Formato: Online Artículo Texto
Lenguaje:English
Publicado: SAGE Publications 2022
Materias:
Acceso en línea:https://www.ncbi.nlm.nih.gov/pmc/articles/PMC8984858/
https://www.ncbi.nlm.nih.gov/pubmed/35400145
http://dx.doi.org/10.1177/23259671221086615
Descripción
Sumario:BACKGROUND: Glenoid cartilage defects may contribute to anterior shoulder instability recurrence and progression to osteoarthritis, but their morphology remains unknown. PURPOSE/HYPOTHESIS: The purpose was to determine the shape, size, and location of glenoid cartilage defects and the prevalence and risk factors for cartilage defects in the setting of anterior glenohumeral instability. It was hypothesized that glenoid cartilage defects would be common, would be associated with recurrence of dislocation, and would share similar morphology with glenoid osseous defects. STUDY DESIGN: Cross-sectional study; Level of evidence, 3. METHODS: In this retrospective study, all patients who underwent arthroscopic surgical treatment for anterior glenohumeral instability between January 2012 and May 2019 were included; excluded were patients with documented posterior or multidirectional instability or previous glenohumeral surgery. For each patient, the operative report, arthroscopic images, and preoperative magnetic resonance imaging (MRI) scans were reviewed to determine the prevalence of cartilage injury. For those patients with an Outerbridge grade 3 or 4 defect, the cartilage surfaces on the MRI scans were segmented to make 3-dimensional (3-D) segmentations. From these 3-D segmentations, we measured length, width, and surface area of the glenoid and defect, and the orientation of the defect relative to the superior and inferior poles of the glenoid.
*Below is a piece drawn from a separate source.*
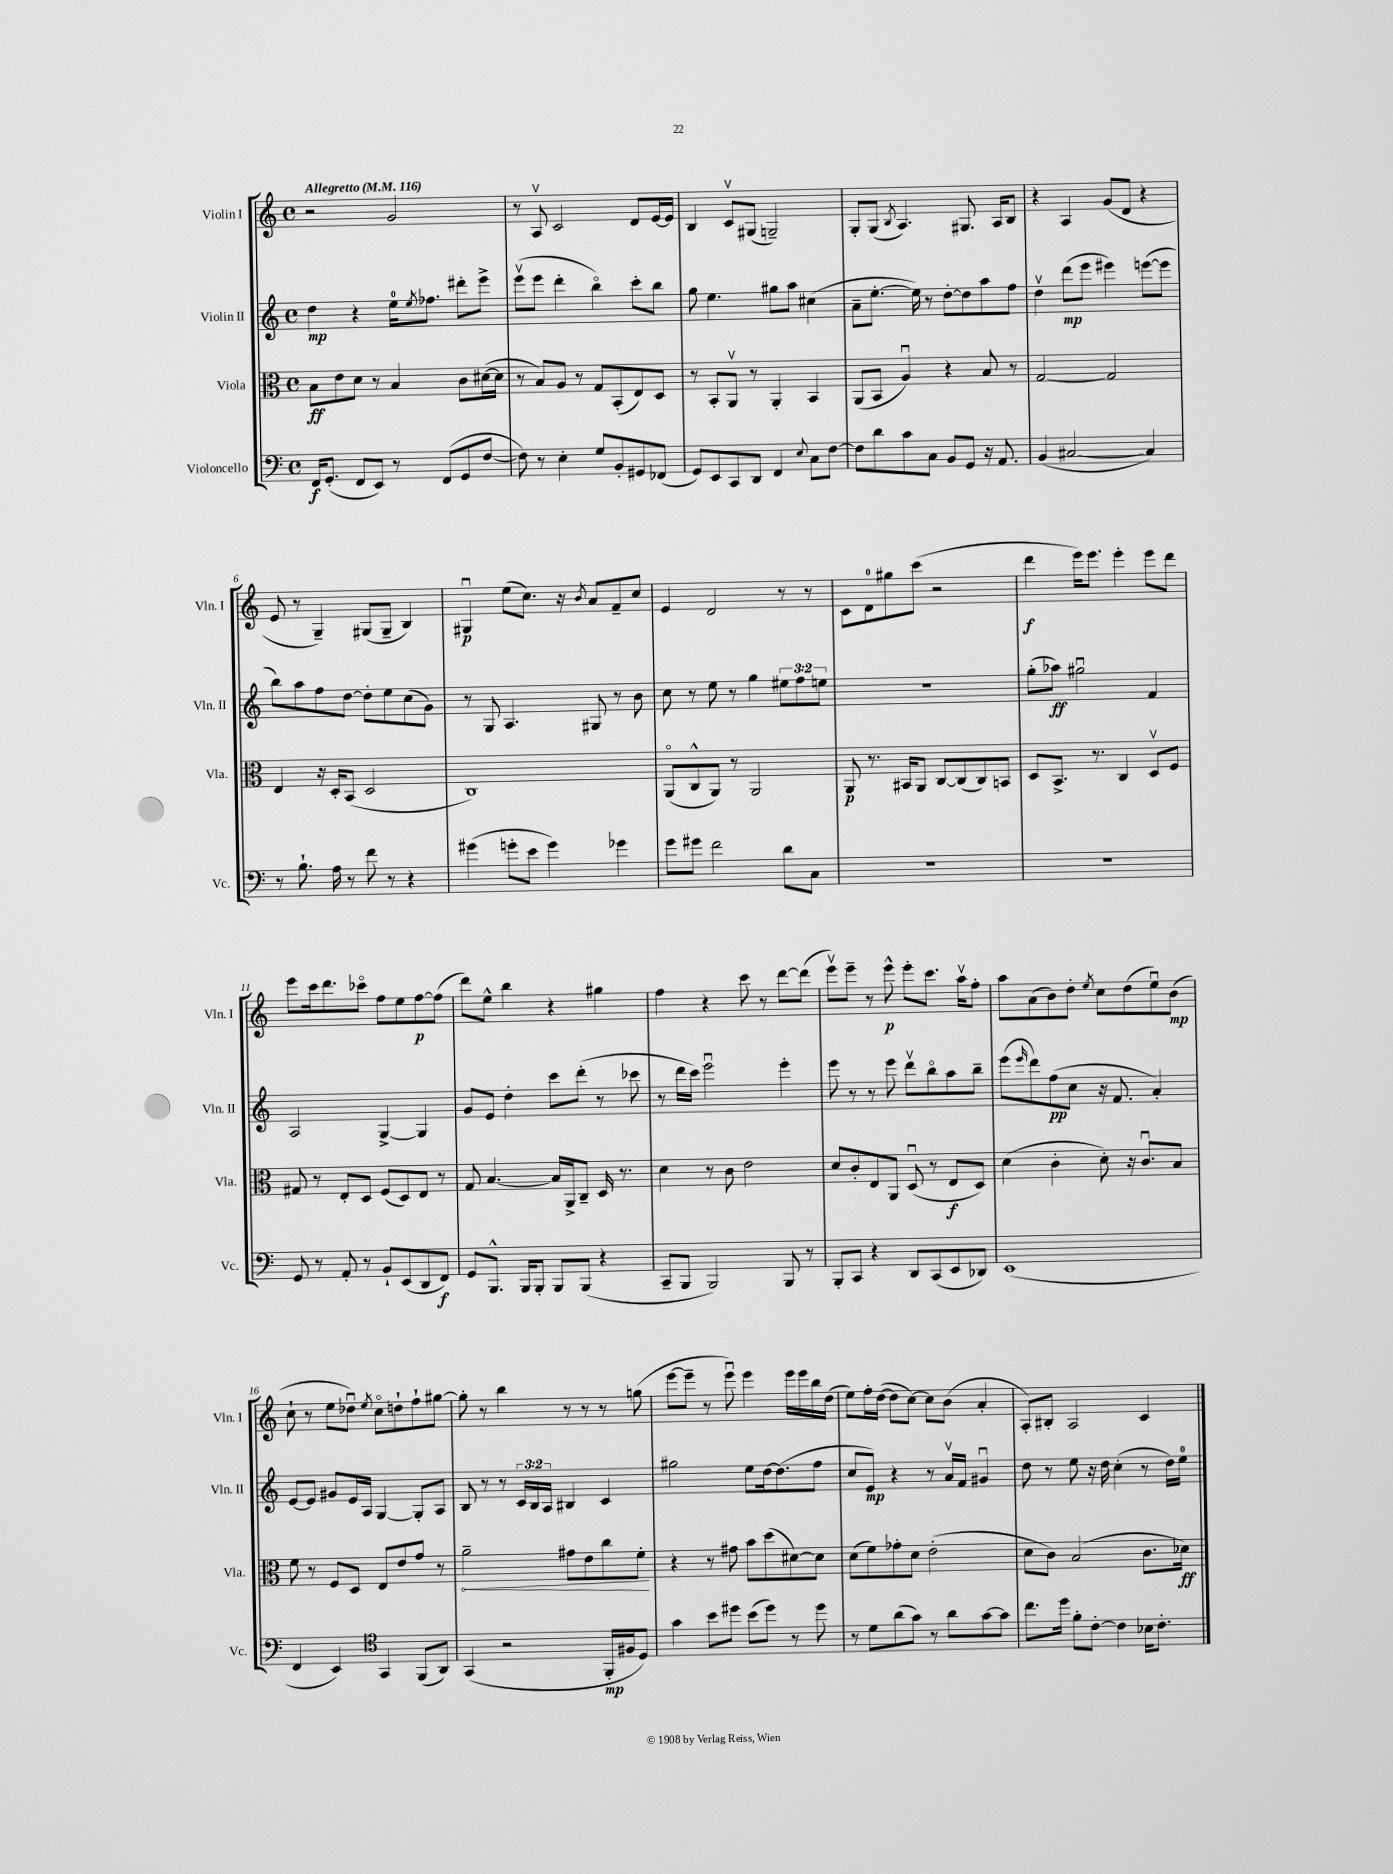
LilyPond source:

A multivariable analysis was conducted to determine correlates with cartilage damage. RESULTS: In 322 patients treated operatively for anterior glenohumeral instability, 38% had a concomitant cartilage defect. The mean cartilage defect was located directly anteriorly at the 3:07 clockface position (range, 2:10-4:05) and encompassed 6.5% ± 3.5% of the glenoid surface area. However, defects ranged up to >56% of glenoid length and up to 27% of glenoid width, and the largest defect encompassed 19.5% of the glenoid cartilage surface area. Patients with a cartilage defect were more likely to be male (P = .031) and to have undergone a concomitant posterior labral repair (P = .018). CONCLUSION: Cartilage defects were common in patients with operatively treated anterior glenohumeral instability, occurring in 38% of patients. These defects were located directly anteriorly at 3:07, similar to osseous glenoid defects. Future prospective studies with cartilage-specific MRI sequences should be conducted.